I can verify that SOME states don't even begin the process of contacting your references and deciding (voting) on whether or not to grant you your PE license until AFTER the exam results are released. It sounds like Florida is OK, but for anyone else reading this topic, make sure you check with your state first. I passed the October '06 exam, received my notice in early January, but was not a "PE" until mid-March '07.


----------



## bigray76 (Dec 26, 2007)

Congrats Jen, I would certainly order the new business cards but wait until all steps are complete. In Jersey we have to send more money for 'license activation' and then wait for the physical license to be issued (the website is a few days behind the office in Trenton).

Congrats again!

-Ray


----------



## danm9 (Dec 26, 2007)

i changed my email signature already. i couldn't wait to get that PE in there. who cares if it's legal yet.


----------



## SSmith (Dec 26, 2007)

danm9 said:


> i changed my email signature already. i couldn't wait to get that PE in there. who cares if it's legal yet.


+1


----------



## ODB_PE (Dec 26, 2007)

danm9 said:


> i changed my email signature already. i couldn't wait to get that PE in there. who cares if it's legal yet.


I arrived at work this morning (after being out since Wednesday when I found out) with a brand new box of business cards on my desk - and a new title, too! (Senior Engineer)


----------



## Guest (Dec 26, 2007)

^^^ :woot:

JR


----------



## FL PE (Dec 26, 2007)

SSmith said:


> +1


x2


----------



## floridaengineer4now (Dec 26, 2007)

quick question. this has probably been answered before, but does "wall certificate" refer to that little envelope sized license that hangs on the wall, or does Florida actually send us a certificate similar to a diploma. just curious as I have no clue.

thanks.


----------



## Jennifer Price (Dec 27, 2007)

floridaengineer4now said:


> quick question. this has probably been answered before, but does "wall certificate" refer to that little envelope sized license that hangs on the wall, or does Florida actually send us a certificate similar to a diploma. just curious as I have no clue.
> thanks.



Florida gives out ginormous certificates (at least they used...this will be the time they change it  ) to hang/frame/show off on your wall.


----------



## Guest (Dec 27, 2007)

^^^ The wall certificate (Diploma) I received was completely off the chain!
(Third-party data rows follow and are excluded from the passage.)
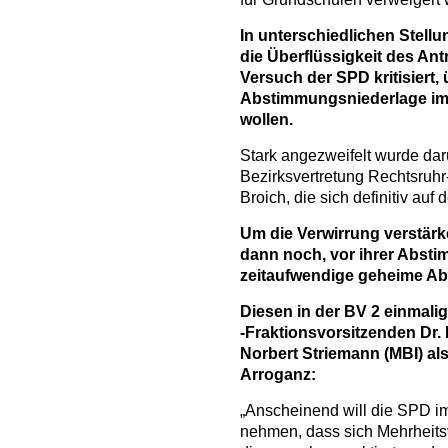
In unterschiedlichen Stel
die Überflüssigkeit des An
Versuch der SPD kritisiert,
Abstimmungsniederlage im 
wollen.
Stark angezweifelt wurde dar
Bezirksvertretung Rechtsruhr
Broich, die sich definitiv auf 
Um die Verwirrung verstärk
dann noch, vor ihrer Absti
zeitaufwendige geheime A
Diesen in der BV 2 einmali
-Fraktionsvorsitzenden Dr
Norbert Striemann (MBI) al
Arroganz:
„Anscheinend will die SPD i
nehmen, dass sich Mehrheits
If you intend to frame it, I think you will need to go to a specialty shop (or FES) in order to do it since it is a non-standard size. Like a bum, my wall cert is STILL in the envelope that it came in on the top shelf of a closet.

JR


----------



## philadelphia (Dec 28, 2007)

This is what the Pennsylvania Board adds to correspondence about the PE exam.

" **Note: You are NOT permitted to practice as a professional engineer or professional land surveyor until you have received your license from the Board. Allow approximately 90 days from receipt of your result letter for processing of a license."


----------



## Sara (Dec 28, 2007)

I think you can say that you are, however, you can't sign anything until you recieve your certificate and license number.

Congratulations on passing! :bananalama:

Sara


----------



## FL PE (Dec 28, 2007)

This whole process is nothing but wait, wait, wait. Wait 4 years to take the exam. Wait 8 weeks for the results. If your lucky, wait just 8 more weeks for your registration to be processed. I'm tired of waiting.


----------



## Ellis (Dec 29, 2007)

My boss ordered new cards for me, so I guess I'm going with the flow. Went ahead and changed my email signature to say "PE" instead of "EIT". I like the way it looks.


----------



## LionCE (Jan 3, 2008)

Could somebody call themselves a PE if they stayed at a Holiday Inn Express last night?


----------



## Guest (Jan 3, 2008)

^^^ Ha! :Locolaugh: :Locolaugh:

JR


----------



## cocoloco (Jan 3, 2008)

FL PE said:


> This whole process is nothing but wait, wait, wait. Wait 4 years to take the exam. Wait 8 weeks for the results. If your lucky, wait just 8 more weeks for your registration to be processed. I'm tired of waiting.


Ok, now wait and see if you are getting a substantial pay raise- Not the miserable $1/hr but at least the more significant $5.50/hour. Wait wait wait....


----------